Homemade Flour Tortilla Recipe
User Reviews
5
-
Prep Time
25 mins
-
Cook Time
25 mins
-
Total Time
50 mins
-
Servings
16 servings
-
Calories
86 kcal
-
Course
Side Dish, Condiments, Bread
-
Cuisine
Mexican
Homemade Flour Tortilla Recipe
Description
The recipe combines flour, salt, and baking powder, then incorporates vegetable oil and warm water to form a smooth dough. After kneading briefly until smooth, it is divided into 16 pieces to be rolled out evenly. Cooking each tortilla on a hot pan until puffed and lightly browned produces a soft yet sturdy flatbread.
These tortillas have a subtle flavor from the baking powder and salt, with the oil contributing to tenderness. The texture is soft and flexible, suitable for wrapping fillings without cracking.
Homemade tortillas like these can be used for tacos, burritos, or as a side to many dishes. Making them fresh allows control over thickness and flavor.
The recipe notes advise resting time and mixing with a stand mixer as an alternative method for kneading. Proper cooking and rolling technique ensure consistent size and texture for all tortillas.
Ingredients
- 3 cups all-purpose flour
- 1 tsp kosher salt
- 1 tsp baking powder
- 1/3 cup vegetable oil you want a neutral or light flavored oil, or avocado oil
- 1 cup water just warm to the touch, like bath water, warm
Instructions
Prepare
- Set out some wax or parchment paper, so the raw tortillas don't stick to the counter or work surface. Set them aside for now. Set out an airtight container, a pot with a lid (one that's just a bit bigger than the 7" tortillas), or a resealable plastic bag.
Combine ingredients
- To a mixing bowl, add flour, salt, and baking powder. Whisk to stir to combine.

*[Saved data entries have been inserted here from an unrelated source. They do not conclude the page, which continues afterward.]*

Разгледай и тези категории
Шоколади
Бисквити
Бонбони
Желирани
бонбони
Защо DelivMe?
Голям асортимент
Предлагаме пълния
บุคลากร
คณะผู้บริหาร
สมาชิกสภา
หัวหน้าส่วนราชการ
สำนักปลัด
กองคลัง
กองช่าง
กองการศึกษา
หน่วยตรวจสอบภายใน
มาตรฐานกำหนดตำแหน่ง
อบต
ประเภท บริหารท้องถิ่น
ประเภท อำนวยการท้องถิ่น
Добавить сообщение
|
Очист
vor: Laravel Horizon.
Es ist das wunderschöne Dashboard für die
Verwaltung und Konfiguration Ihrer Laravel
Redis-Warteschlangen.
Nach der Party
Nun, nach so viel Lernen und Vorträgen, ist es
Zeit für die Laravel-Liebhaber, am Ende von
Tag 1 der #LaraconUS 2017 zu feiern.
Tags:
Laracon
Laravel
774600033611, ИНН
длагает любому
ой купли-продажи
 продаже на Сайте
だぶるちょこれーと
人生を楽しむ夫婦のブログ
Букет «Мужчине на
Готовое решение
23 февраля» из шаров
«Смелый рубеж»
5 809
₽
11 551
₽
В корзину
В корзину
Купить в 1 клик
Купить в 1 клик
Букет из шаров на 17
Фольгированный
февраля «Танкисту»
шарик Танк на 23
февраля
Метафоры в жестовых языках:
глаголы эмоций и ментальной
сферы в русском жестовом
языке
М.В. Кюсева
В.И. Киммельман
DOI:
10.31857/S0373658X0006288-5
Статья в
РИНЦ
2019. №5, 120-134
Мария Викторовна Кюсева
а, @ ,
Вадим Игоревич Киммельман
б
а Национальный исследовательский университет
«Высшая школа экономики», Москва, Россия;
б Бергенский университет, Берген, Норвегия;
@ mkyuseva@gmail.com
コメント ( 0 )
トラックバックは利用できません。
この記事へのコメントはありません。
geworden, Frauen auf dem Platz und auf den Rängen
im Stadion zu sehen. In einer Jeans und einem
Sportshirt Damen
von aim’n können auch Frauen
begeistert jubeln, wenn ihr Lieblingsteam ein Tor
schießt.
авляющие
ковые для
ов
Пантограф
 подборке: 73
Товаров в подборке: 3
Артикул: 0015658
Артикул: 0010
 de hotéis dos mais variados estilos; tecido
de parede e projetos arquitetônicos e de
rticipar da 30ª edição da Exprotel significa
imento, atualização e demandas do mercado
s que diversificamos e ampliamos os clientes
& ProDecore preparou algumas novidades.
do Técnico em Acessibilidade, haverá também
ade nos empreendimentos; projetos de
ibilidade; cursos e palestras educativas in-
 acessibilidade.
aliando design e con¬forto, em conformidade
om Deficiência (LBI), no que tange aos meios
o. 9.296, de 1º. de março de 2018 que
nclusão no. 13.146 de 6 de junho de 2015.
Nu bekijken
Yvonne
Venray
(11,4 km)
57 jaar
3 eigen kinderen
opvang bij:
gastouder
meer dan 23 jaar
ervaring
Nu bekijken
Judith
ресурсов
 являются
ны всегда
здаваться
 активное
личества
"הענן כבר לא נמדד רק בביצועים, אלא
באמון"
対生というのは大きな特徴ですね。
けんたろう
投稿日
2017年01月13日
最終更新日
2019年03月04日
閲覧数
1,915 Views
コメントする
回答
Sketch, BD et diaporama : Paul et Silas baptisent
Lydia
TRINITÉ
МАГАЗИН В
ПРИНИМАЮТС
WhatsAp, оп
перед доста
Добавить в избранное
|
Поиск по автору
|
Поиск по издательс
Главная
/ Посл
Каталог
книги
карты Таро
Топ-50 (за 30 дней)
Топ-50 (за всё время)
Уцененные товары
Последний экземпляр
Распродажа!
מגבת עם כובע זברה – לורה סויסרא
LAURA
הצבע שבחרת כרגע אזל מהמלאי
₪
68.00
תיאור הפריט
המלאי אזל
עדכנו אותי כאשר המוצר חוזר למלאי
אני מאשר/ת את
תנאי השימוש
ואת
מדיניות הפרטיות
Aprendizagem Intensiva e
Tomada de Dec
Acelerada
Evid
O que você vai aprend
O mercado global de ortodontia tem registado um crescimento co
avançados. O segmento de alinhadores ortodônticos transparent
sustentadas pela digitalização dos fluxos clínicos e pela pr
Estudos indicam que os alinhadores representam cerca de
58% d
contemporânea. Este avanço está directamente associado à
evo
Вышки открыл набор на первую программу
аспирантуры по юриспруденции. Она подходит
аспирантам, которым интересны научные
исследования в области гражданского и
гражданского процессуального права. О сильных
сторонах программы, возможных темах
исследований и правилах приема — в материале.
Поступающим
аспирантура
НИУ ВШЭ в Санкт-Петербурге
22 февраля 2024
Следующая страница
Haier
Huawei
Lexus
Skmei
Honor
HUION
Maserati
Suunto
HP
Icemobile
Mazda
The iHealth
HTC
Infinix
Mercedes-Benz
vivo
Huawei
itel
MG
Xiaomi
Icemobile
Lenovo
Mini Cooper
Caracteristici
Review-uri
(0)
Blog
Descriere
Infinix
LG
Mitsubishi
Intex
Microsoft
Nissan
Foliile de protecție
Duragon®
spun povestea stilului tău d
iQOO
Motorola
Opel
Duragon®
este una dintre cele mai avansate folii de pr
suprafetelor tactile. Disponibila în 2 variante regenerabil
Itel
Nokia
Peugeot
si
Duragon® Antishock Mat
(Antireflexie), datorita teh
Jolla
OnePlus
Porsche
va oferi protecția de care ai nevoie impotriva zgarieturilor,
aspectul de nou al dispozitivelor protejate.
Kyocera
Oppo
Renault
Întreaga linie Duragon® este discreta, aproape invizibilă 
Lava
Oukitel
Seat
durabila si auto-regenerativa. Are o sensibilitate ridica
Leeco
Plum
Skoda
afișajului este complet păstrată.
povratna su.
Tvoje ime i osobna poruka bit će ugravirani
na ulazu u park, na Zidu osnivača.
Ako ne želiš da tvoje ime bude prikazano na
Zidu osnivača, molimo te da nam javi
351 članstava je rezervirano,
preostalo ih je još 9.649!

- Make a well in the middle of the flour mixture, and add the oil and water.
Make the dough
- Stir well, making sure your stirring utensil is getting all the way down to the bottom of the bowl, until there are no flour streaks remaining. Stir until the dough starts to form a shaggy loose ball shape.
- Lightly flour a work surface (I use my counter), and turn the dough out onto it. Knead the dough for a couple of minutes, until it becomes a smooth dough. Shape into a ball.
Cut the dough
- Slice the ball in 4 equal pieces, then slice each piece into 4 smaller pieces, so you end up with 16 similarly sized pieces of dough.
Rest the dough
- Form each piece of dough into a ball, then flatten gently with the palm of your hand. Cover with a clean kitchen towel and let rest for at least 15 minutes (or up to a couple of hours).
Roll out the dough and prepare to cook the tortillas
- Roll each dough ball into a roughly 6-7” circle and layer them with the wax or parchment paper you set out earlier.
- If the dough keeps springing back when you're rolling it, that means the gluten needs more time to relax, so let the dough rest another 10 minutes or so and try again.
- Preheat a skillet over MED heat. No need for oil or anything in the skillet, dry is what you want.
Cook the tortillas
- When skillet is hot, add a tortilla to the skillet and cook about 1 minute, until the top is bubbly and the bottom has brown spots.
- Flip tortilla over and cook another 20-30 seconds. Remove tortilla and place in an airtight container and cook remaining tortillas, adding them to the airtight container after they cook.
- ** Doing this allows the steam from the hot tortillas to keep the rest of them nice and soft/pliable **
- If the skillet starts to accumulate flour, wipe it out with a damp paper towel. For best results, I like to wipe the skillet with a damp paper towel after cooking 2-3 tortillas, just so there's no risk of the flour burning in the skillet.
Serve
- Serve hot/warm, or if making ahead, cool, then follow storage instructions written in the post above this recipe (just scroll up a tiny bit).
Notes
- This recipe yields about 16 tortillas sized 6-7 inches each.
- Using a stand mixer with a dough hook can simplify mixing and kneading tasks.
- Allow rest time for dough if needed before rolling out to improve flexibility.
- Use neutral or light-flavored oil such as vegetable or avocado for best results.
Nutrition Information
Show DetailsNutrition Facts
Serving: 16servings
Amount Per Serving
Calories 86 kcal
% Daily Value*
| Calories | 86kcal | 4% |
| Carbohydrates | 18g | 6% |
| Protein | 2g | 4% |
| Fat | 0.2g | 0% |
| Saturated Fat | 0.04g | 0% |
| Polyunsaturated Fat | 0.1g | 1% |
| Monounsaturated Fat | 0.02g | 0% |
| Sodium | 147mg | 6% |
| Potassium | 50mg | 1% |
| Fiber | 1g | 4% |
| Sugar | 0.1g | 0% |
| Calcium | 15mg | 2% |
| Iron | 1mg | 6% |
* Percent Daily Values are based on a 2,000 calorie diet.